(Provided entries)
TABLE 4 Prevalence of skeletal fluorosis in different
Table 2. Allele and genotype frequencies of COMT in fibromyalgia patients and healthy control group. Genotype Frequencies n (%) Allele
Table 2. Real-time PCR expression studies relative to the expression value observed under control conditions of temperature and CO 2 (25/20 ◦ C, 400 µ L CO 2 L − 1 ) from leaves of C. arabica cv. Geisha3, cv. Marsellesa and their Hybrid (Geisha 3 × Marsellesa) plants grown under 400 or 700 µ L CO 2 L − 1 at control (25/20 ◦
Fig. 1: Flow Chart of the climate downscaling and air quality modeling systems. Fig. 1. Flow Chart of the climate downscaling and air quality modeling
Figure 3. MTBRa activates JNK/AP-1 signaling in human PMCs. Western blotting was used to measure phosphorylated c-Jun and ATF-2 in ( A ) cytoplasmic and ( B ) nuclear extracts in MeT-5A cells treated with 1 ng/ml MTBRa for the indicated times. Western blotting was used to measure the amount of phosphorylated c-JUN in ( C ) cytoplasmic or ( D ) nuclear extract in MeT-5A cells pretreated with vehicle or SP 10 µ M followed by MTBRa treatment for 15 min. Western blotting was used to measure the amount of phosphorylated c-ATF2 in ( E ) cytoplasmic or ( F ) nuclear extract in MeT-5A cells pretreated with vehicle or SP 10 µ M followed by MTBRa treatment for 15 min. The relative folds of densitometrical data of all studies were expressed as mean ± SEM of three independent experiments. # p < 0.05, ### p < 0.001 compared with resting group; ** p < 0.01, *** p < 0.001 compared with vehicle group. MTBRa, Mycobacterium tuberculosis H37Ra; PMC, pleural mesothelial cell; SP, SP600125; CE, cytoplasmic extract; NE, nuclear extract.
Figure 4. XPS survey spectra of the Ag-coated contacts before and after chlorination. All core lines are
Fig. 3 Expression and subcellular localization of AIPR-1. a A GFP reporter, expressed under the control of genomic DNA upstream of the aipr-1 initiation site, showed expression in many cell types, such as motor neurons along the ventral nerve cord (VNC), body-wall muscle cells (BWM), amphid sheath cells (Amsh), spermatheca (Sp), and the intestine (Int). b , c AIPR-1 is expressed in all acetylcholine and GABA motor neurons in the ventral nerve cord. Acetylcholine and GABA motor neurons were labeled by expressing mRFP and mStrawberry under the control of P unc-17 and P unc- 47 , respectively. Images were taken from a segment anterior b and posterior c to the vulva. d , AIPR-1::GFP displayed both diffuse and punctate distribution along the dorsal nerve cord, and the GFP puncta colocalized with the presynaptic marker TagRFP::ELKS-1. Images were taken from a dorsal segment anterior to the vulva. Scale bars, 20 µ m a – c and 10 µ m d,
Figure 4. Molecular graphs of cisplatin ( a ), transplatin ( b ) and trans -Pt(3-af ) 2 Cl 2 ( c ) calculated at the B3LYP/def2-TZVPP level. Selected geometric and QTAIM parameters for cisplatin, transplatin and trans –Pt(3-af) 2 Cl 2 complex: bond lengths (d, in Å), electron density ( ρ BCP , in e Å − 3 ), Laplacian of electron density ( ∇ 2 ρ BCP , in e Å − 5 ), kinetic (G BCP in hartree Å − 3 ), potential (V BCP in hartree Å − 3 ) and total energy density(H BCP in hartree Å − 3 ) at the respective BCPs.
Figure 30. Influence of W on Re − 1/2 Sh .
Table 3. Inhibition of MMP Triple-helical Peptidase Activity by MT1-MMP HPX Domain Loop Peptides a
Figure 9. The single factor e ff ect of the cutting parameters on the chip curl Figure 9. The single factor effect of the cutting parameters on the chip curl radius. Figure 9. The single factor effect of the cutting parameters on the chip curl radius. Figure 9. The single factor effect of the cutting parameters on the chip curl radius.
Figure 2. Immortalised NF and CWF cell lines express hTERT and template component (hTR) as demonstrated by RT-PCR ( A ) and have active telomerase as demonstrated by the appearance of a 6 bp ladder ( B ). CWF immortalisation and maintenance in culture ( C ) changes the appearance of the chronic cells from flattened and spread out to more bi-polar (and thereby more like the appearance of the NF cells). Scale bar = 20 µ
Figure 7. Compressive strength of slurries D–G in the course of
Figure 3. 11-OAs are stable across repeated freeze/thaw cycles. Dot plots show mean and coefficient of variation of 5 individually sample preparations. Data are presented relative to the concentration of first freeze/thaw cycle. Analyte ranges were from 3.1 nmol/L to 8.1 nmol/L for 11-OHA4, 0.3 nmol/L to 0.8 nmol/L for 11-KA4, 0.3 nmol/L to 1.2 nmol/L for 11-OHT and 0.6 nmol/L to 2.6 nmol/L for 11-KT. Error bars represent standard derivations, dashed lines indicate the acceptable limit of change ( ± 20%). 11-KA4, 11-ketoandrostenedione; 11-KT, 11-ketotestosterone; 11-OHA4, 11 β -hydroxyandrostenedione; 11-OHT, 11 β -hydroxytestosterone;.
(End Provided entries)
Assigned task
Only the lines from the first line of the records through the one containing "Table 2. Real-time" should be reproduced, exactly, with both of them included.

Reply to the exercise
TABLE 4 Prevalence of skeletal fluorosis in different
Table 2. Allele and genotype frequencies of COMT in fibromyalgia patients and healthy control group. Genotype Frequencies n (%) Allele
Table 2. Real-time PCR expression studies relative to the expression value observed under control conditions of temperature and CO 2 (25/20 ◦ C, 400 µ L CO 2 L − 1 ) from leaves of C. arabica cv. Geisha3, cv. Marsellesa and their Hybrid (Geisha 3 × Marsellesa) plants grown under 400 or 700 µ L CO 2 L − 1 at control (25/20 ◦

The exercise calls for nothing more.